Наука о чужих. Жизнь и разум во Вселенной
Идея о том, что где-то есть разумные существа, отличающиеся от людей, появилась, вероятно, ещё в дописьменные времена. Она оказалась столь привлекательна, что стала одной из базовых частей человеческой культуры, а в новейшее время — предметом интереса философов, писателей, учёных. Хотя мы до сих пор не знаем, насколько эта идея оправдана, в результате обсуждений проблемы сформировалось междисциплинарное исследовательское направление, которое называют ксенологией — наукой о «чужих». Но по сути, это рассказ о том, как постепенно шло становление строго научного мышления, как первые робкие предположения превратились в современные гипотезы о развитии жизни, разума и Вселенной.
I. Братья по разуму
Множественность миров
Первобытное воображение одушевляло окружающий мир, поэтому в глазах древнего человека разумом обладали все предметы, животные и даже явления природы. Таким образом, рассуждая о зарождении ксенологии, нужно говорить прежде всего не о гипотетическом контакте с «братьями про разуму», а об идее множественности обитаемых миров.

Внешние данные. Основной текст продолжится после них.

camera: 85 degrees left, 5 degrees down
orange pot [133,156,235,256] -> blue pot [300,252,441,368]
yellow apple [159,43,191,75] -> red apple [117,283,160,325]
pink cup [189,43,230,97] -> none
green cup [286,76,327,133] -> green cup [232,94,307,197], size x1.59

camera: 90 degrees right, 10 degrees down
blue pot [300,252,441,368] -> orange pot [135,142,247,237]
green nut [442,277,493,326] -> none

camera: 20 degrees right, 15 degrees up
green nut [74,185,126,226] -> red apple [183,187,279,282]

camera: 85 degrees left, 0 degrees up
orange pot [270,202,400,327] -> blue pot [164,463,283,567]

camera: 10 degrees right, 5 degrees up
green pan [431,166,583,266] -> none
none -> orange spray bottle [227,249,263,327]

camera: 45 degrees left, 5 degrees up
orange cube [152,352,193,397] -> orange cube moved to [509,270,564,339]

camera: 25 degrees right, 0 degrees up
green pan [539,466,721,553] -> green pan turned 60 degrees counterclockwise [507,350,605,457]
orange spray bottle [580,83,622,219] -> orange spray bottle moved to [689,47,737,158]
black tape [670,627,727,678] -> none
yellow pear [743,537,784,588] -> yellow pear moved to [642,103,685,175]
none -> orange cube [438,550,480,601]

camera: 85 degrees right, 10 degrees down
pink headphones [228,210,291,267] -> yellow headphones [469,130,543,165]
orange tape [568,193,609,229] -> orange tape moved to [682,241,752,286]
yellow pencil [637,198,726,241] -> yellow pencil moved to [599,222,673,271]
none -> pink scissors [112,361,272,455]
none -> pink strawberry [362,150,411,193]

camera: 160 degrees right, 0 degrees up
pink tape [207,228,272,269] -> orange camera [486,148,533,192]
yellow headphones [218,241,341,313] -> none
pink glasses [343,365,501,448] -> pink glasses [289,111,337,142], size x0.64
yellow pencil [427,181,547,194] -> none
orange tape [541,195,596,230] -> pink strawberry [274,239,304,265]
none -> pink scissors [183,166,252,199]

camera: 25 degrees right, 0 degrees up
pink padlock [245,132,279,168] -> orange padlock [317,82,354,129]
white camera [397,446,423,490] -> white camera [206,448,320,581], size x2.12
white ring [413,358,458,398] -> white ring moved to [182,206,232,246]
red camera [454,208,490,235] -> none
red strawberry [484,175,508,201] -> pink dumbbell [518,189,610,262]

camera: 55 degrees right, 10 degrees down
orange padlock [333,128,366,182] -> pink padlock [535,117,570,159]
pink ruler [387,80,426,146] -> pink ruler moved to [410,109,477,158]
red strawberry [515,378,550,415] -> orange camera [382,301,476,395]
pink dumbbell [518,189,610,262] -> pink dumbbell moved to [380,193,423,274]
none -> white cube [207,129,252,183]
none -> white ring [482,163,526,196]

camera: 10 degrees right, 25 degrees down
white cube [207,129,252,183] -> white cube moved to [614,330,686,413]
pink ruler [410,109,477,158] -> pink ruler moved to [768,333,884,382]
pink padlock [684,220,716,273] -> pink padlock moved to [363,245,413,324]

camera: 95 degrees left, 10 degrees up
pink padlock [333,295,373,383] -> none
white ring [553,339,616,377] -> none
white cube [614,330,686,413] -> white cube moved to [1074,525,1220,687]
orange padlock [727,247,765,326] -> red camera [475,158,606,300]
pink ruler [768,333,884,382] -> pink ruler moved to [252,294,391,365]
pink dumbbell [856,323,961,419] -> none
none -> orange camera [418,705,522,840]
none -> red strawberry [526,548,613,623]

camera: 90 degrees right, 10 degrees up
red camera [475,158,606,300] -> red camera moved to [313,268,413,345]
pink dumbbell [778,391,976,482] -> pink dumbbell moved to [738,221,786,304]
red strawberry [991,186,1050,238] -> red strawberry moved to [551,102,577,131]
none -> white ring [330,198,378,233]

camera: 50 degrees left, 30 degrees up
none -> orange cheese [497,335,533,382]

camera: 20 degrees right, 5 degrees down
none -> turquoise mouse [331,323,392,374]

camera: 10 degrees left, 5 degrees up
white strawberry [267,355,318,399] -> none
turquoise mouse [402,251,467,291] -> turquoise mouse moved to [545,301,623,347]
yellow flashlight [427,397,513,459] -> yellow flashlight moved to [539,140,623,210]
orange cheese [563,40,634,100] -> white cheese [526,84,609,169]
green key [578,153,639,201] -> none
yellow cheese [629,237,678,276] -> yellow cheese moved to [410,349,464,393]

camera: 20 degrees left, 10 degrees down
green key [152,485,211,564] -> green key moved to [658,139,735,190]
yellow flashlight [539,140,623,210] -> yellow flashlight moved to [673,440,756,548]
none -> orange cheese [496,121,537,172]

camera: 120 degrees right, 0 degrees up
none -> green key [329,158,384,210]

В доклассической мифологии выделяются две равноценные концепции множественности миров: мультиверсум и параллелизм. Первая утверждает наличие бесконечного количества похожих миров во внешнем пространстве или даже в другом измерении; вторая описывает Вселенную как фрактальную череду вложений, то есть внутри любого атома есть целый микрокосм, а наш мир тоже представляет собой атом бесконечного макрокосма.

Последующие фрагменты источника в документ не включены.